* **Selected passage**
Question: Steam at 100°C is passed through 1 kg of water at 0°C Contained in a Calorimeter of mass 0.2 kg. Cal...

Question

Steam at 100°C is passed through 1 kg of water at 0°C Contained in a Calorimeter of mass 0.2 kg. Calculate the mass of steam Required to Revise Temperature to 20°c

Answer 1

Solution

The problem involves a calorimetry scenario where steam at $100^\circ\text{C}$ is introduced into water and a calorimeter, both initially at $0^\circ\text{C}$ . The goal is to find the mass of steam needed to raise the final temperature to $20^\circ\text{C}$ .

Assumptions:

The initial temperature of water and calorimeter is $0^\circ\text{C}$ .
The specific heat capacity of water ( $c_w$ ) is $4186 \, \text{J/kg}^\circ\text{C}$ .
The specific heat capacity of the calorimeter material is assumed to be that of copper, $c_c = 385 \, \text{J/kg}^\circ\text{C}$ .
The latent heat of vaporization of steam ( $L_v$ ) is $2.26 \times 10^6 \, \text{J/kg}$ .
The steam, upon condensation, becomes water at $100^\circ\text{C}$ , and then cools down to the final temperature.

Given:

Mass of water ( $m_w$ ): $1 \, \text{kg}$
Initial temperature ( $T_{initial}$ ): $0 \, ^\circ\text{C}$
Mass of calorimeter ( $m_c$ ): $0.2 \, \text{kg}$
Temperature of steam ( $T_{steam}$ ): $100 \, ^\circ\text{C}$
Final temperature ( $T_{final}$ ): $20 \, ^\circ\text{C}$

Calculations:

Heat gained by water: $Q_{gain, w} = m_w \times c_w \times (T_{final} - T_{initial})$ $Q_{gain, w} = 1 \, \text{kg} \times 4186 \, \text{J/kg}^\circ\text{C} \times (20 \, ^\circ\text{C} - 0 \, ^\circ\text{C})$ $Q_{gain, w} = 1 \times 4186 \times 20 = 83720 \, \text{J}$
Heat gained by calorimeter: $Q_{gain, c} = m_c \times c_c \times (T_{final} - T_{initial})$ $Q_{gain, c} = 0.2 \, \text{kg} \times 385 \, \text{J/kg}^\circ\text{C} \times (20 \, ^\circ\text{C} - 0 \, ^\circ\text{C})$ $Q_{gain, c} = 0.2 \times 385 \times 20 = 1540 \, \text{J}$
Total heat gained: $Q_{gain, total} = Q_{gain, w} + Q_{gain, c} = 83720 \, \text{J} + 1540 \, \text{J} = 85260 \, \text{J}$
Heat lost by steam: Let $m_s$ be the mass of steam. The steam first condenses at $100^\circ\text{C}$ and then cools down to $20^\circ\text{C}$ .

* **Required action**
Carry on the worked solution about steam heating the water and calorimeter, starting after its last sentence and finishing the calculation.

* **Data shown**
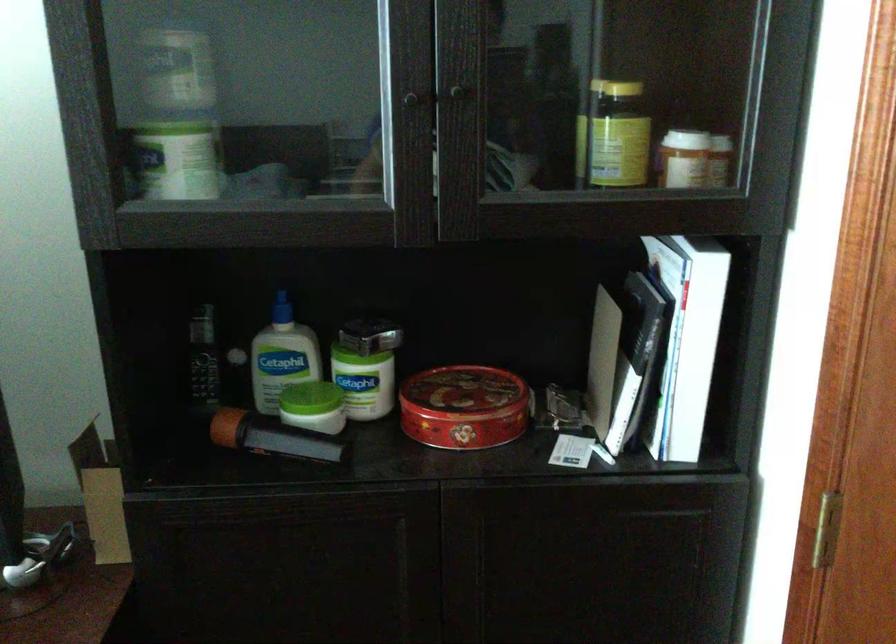
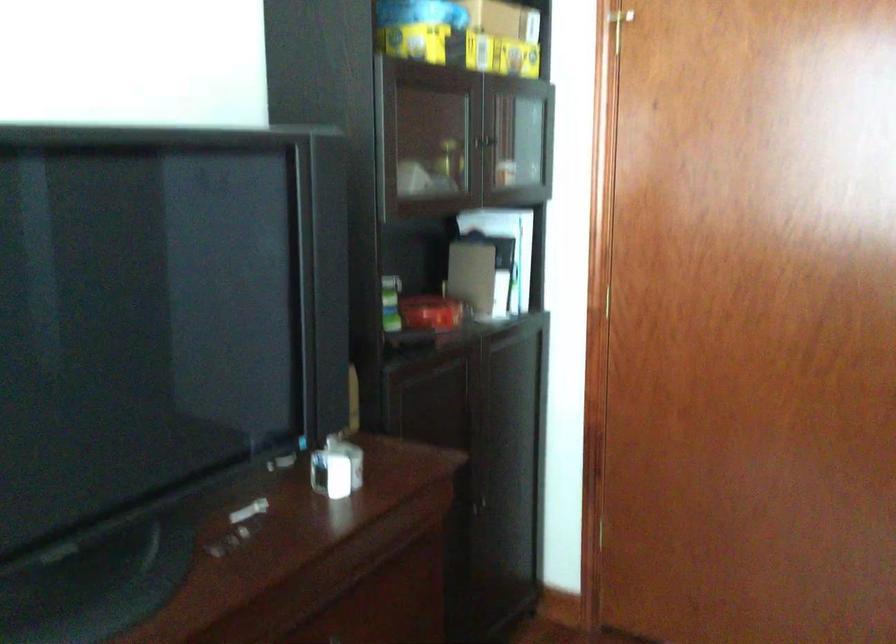
Question: I am providing you with two images of the same scene from different viewpoints. Please identify which objects are invisible in image2.

Choices:
 (A) decorative vase
 (B) cabinet handle
 (C) cordless phone handset
 (D) yellow cardboard box

Answer: (C)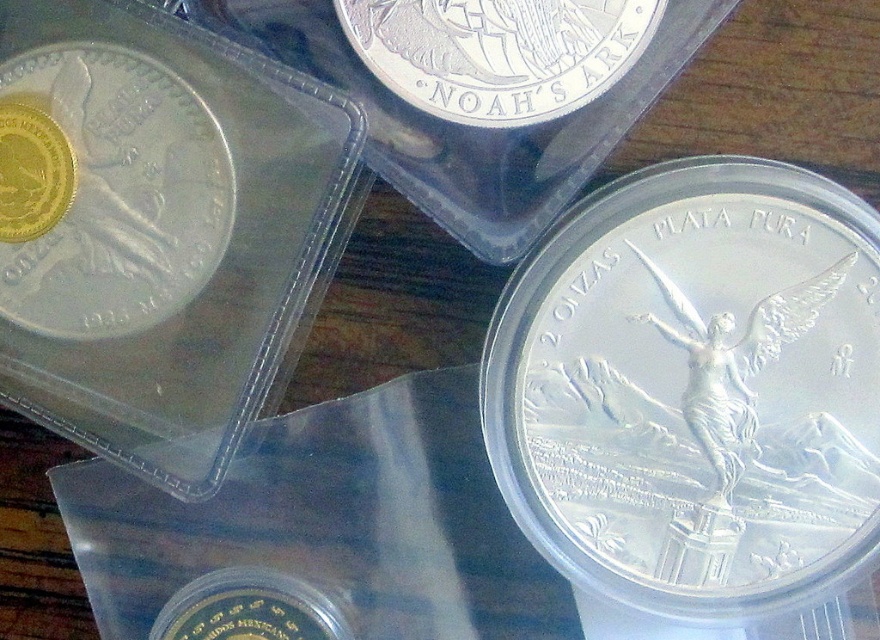
Is silver/highly polished coin at upper center to the right of gold plated coin at lower left from the viewer's perspective?

Correct, you'll find silver/highly polished coin at upper center to the right of gold plated coin at lower left.

Is silver/highly polished coin at upper center above gold plated coin at lower left?

Yes, silver/highly polished coin at upper center is above gold plated coin at lower left.

Find the location of a particular element. silver/highly polished coin at upper center is located at coordinates (497, 52).

Is satin silver coin at center behind matte silver coin at left?

No, satin silver coin at center is in front of matte silver coin at left.

Is satin silver coin at center smaller than matte silver coin at left?

No.

Who is more distant from viewer, (x=602, y=371) or (x=112, y=241)?

Point (x=112, y=241)

Where is `satin silver coin at center`? The width and height of the screenshot is (880, 640). satin silver coin at center is located at coordinates 694,387.

Who is taller, matte silver coin at left or gold plated coin at lower left?

matte silver coin at left

Based on the photo, does matte silver coin at left come in front of gold plated coin at lower left?

Yes, matte silver coin at left is closer to the viewer.

Identify the location of matte silver coin at left. This screenshot has height=640, width=880. (105, 192).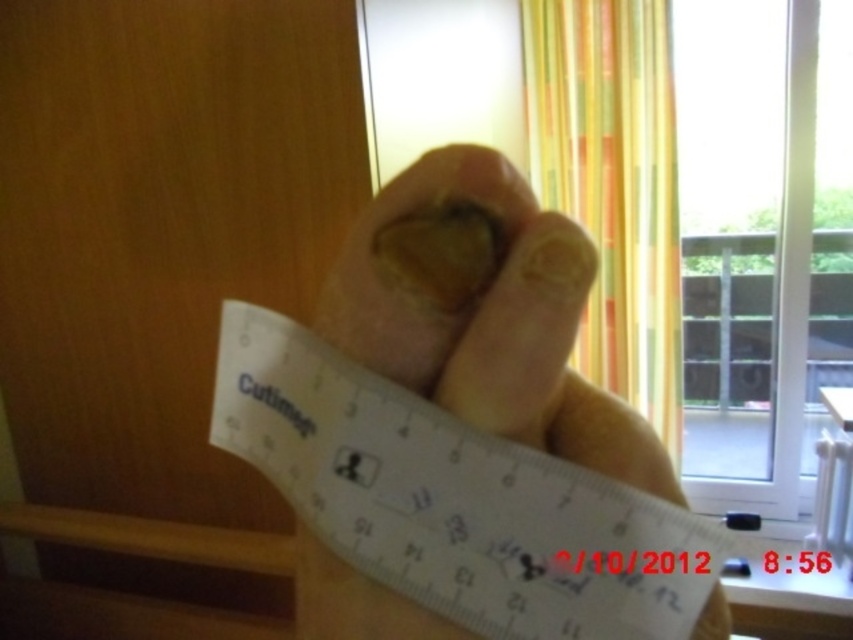
You are trying to determine which of the two points, point (283, 387) or point (659, 336), is nearer to you in the image. Based on the scene, which point is closer?

Point (283, 387) is closer to the viewer than point (659, 336).

You are trying to place a sticker exactly at the center of the transparent plastic ruler at center. According to the coordinates provided, what are the coordinates where you should place the sticker?

The coordinates for the center of the transparent plastic ruler at center are at point (453, 499).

* **Answer for this exercise**
- Heat lost during condensation: $Q_{condense} = m_s \times L_v = m_s \times (2.26 \times 10^6 \, \text{J/kg})$
- Heat lost during cooling of condensed steam (water) from $100^\circ\text{C}$ to $20^\circ\text{C}$ : $Q_{cool} = m_s \times c_w \times (100^\circ\text{C} - 20^\circ\text{C}) = m_s \times 4186 \, \text{J/kg}^\circ\text{C} \times 80 \, ^\circ\text{C}$ $Q_{cool} = m_s \times 334880 \, \text{J/kg}$
Total heat lost by steam: $Q_{lost, s} = Q_{condense} + Q_{cool} = m_s \times (2.26 \times 10^6) + m_s \times 334880$ $Q_{lost, s} = m_s \times (2260000 + 334880) \, \text{J/kg}$ $Q_{lost, s} = m_s \times 2594880 \, \text{J/kg}$
Equating heat lost and gained: $Q_{lost, s} = Q_{gain, total}$ $m_s \times 2594880 \, \text{J/kg} = 85260 \, \text{J}$ $m_s = \frac{85260}{2594880} \, \text{kg}$ $m_s \approx 0.032856 \, \text{kg}$

Converting to grams: $m_s \approx 0.032856 \times 1000 \, \text{g} \approx 32.86 \, \text{g}$

The mass of steam required is approximately $32.86 \, \text{g}$ .